_DATA EXCERPTS_
• • • •

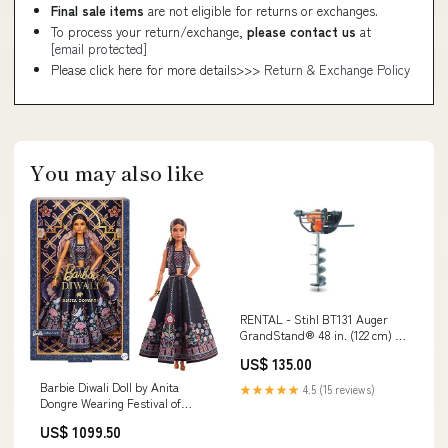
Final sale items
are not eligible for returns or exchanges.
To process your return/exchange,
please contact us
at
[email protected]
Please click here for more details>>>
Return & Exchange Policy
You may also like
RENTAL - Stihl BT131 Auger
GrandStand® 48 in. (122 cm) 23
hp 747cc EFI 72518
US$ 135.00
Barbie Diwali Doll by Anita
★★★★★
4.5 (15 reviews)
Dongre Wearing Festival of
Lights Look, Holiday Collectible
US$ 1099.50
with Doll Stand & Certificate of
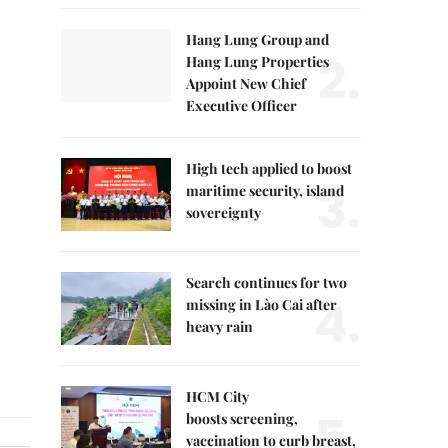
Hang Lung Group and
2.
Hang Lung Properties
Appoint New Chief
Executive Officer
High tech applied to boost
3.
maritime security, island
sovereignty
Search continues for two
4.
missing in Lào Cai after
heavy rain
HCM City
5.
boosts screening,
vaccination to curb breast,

• • • •

_ABOUT THIS TASK_
Please convert the text read from the pages in the material above into a Markdown table with the columns "Row" and "Line", one row per line, with a running row number. Skip blank lines and the picture markers.

_TASK RESULT_
| Row | Line |
|---|---|
| 1 | Final sale items |
| 2 | are not eligible for returns or exchanges. |
| 3 | To process your return/exchange, |
| 4 | please contact us |
| 5 | at |
| 6 | [email protected] |
| 7 | Please click here for more details>>> |
| 8 | Return & Exchange Policy |
| 9 | You may also like |
| 10 | RENTAL - Stihl BT131 Auger |
| 11 | GrandStand® 48 in. (122 cm) 23 |
| 12 | hp 747cc EFI 72518 |
| 13 | US$ 135.00 |
| 14 | Barbie Diwali Doll by Anita |
| 15 | ★★★★★ |
| 16 | 4.5 (15 reviews) |
| 17 | Dongre Wearing Festival of |
| 18 | Lights Look, Holiday Collectible |
| 19 | US$ 1099.50 |
| 20 | with Doll Stand & Certificate of |
| 21 | Hang Lung Group and |
| 22 | 2. |
| 23 | Hang Lung Properties |
| 24 | Appoint New Chief |
| 25 | Executive Officer |
| 26 | High tech applied to boost |
| 27 | 3. |
| 28 | maritime security, island |
| 29 | sovereignty |
| 30 | Search continues for two |
| 31 | 4. |
| 32 | missing in Lào Cai after |
| 33 | heavy rain |
| 34 | HCM City |
| 35 | 5. |
| 36 | boosts screening, |
| 37 | vaccination to curb breast, |